When War Room last checked in on Al Franken, he was the guy who wouldn't be running for the U.S. Senate in 2006 but would be thinking about a race in 2008. When Franken announced in February that he wouldn't run for the seat being vacated by Minnesota Democrat Mark Dayton, he was pretty clear that he was holding open the possibility of running against Norm Coleman in 2008. Noting that he grew up in Minnesota but doesn't live there now, Franken said: "If I go in 2008, you're going to see me moving back there, and you're going to see me moving the show back there."
If those are the tea leaves to watch, it's sure looking like Franken is going to run. As David Paul Kuhn reports in Salon today, Franken is buying an apartment in Minneapolis and moving his Air America radio show to the Twin Cities. Franken is still a little cagey about his ambitions, but only a little. "I can tell you honestly, I don't know if I'm going to run," he says. "But I'm doing the stuff I need to do, in order to do it."

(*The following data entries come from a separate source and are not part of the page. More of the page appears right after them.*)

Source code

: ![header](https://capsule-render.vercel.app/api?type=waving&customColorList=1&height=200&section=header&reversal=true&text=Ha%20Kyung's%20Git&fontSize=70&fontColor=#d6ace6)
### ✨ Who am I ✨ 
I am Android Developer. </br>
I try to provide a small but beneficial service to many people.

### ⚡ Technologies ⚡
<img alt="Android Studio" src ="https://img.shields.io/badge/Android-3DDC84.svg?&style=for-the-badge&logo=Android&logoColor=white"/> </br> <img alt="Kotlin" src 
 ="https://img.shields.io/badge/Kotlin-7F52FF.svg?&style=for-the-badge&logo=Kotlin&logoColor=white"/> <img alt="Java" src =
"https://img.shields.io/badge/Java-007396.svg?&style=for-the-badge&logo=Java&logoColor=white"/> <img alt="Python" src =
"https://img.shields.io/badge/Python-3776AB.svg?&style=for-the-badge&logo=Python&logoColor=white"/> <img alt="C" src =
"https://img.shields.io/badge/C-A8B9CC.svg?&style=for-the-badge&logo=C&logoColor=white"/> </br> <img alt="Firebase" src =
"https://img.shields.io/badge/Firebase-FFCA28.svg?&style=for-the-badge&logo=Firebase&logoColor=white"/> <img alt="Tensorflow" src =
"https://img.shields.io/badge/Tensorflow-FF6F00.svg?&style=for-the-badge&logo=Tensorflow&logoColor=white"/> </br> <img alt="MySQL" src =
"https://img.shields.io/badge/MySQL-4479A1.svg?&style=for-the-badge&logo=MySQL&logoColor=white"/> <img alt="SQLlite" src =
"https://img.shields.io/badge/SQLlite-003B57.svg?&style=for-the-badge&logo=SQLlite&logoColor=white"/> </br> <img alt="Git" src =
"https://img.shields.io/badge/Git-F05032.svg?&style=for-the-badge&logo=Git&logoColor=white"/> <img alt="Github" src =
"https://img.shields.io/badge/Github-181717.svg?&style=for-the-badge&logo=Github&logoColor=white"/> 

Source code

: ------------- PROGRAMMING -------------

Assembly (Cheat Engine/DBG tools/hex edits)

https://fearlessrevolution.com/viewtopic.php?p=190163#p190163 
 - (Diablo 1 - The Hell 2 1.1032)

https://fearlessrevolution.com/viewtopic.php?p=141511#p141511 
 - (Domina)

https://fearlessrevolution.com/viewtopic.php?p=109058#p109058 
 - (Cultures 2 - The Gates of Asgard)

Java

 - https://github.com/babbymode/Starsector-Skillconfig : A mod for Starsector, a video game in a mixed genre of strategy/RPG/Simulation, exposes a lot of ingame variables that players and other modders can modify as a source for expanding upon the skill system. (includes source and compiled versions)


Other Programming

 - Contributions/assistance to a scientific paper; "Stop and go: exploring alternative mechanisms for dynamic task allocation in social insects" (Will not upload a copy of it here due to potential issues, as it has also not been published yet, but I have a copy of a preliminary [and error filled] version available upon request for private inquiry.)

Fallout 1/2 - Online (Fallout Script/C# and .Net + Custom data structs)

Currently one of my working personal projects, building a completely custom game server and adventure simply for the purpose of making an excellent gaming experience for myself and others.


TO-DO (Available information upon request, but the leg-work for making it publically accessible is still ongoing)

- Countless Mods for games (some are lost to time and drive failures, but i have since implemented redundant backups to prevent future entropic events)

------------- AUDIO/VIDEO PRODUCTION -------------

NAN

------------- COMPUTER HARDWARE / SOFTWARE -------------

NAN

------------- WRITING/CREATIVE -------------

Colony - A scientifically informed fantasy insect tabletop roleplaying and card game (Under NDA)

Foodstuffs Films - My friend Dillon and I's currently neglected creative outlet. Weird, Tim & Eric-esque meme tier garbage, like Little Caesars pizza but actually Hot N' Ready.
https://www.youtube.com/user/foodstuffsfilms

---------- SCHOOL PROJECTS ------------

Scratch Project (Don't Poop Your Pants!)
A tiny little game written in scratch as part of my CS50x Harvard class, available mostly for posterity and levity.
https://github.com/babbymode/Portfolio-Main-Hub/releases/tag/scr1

Democrats inside and outside Minnesota are excited by the idea; Joe Trippi says a Franken campaign would be a lot like Howard Dean's because he's "really somebody" who could get people involved -- and contributing money -- from all over the country. But the last entertainer to make a political splash in the Land of 10,000 Lakes doesn't seem so impressed. "People love to compare themselves to what I did," Jesse Ventura tells Kuhn. They did it with Schwarzenegger in California. He's just another Republican. . . . Al Franken would be just another Democrat."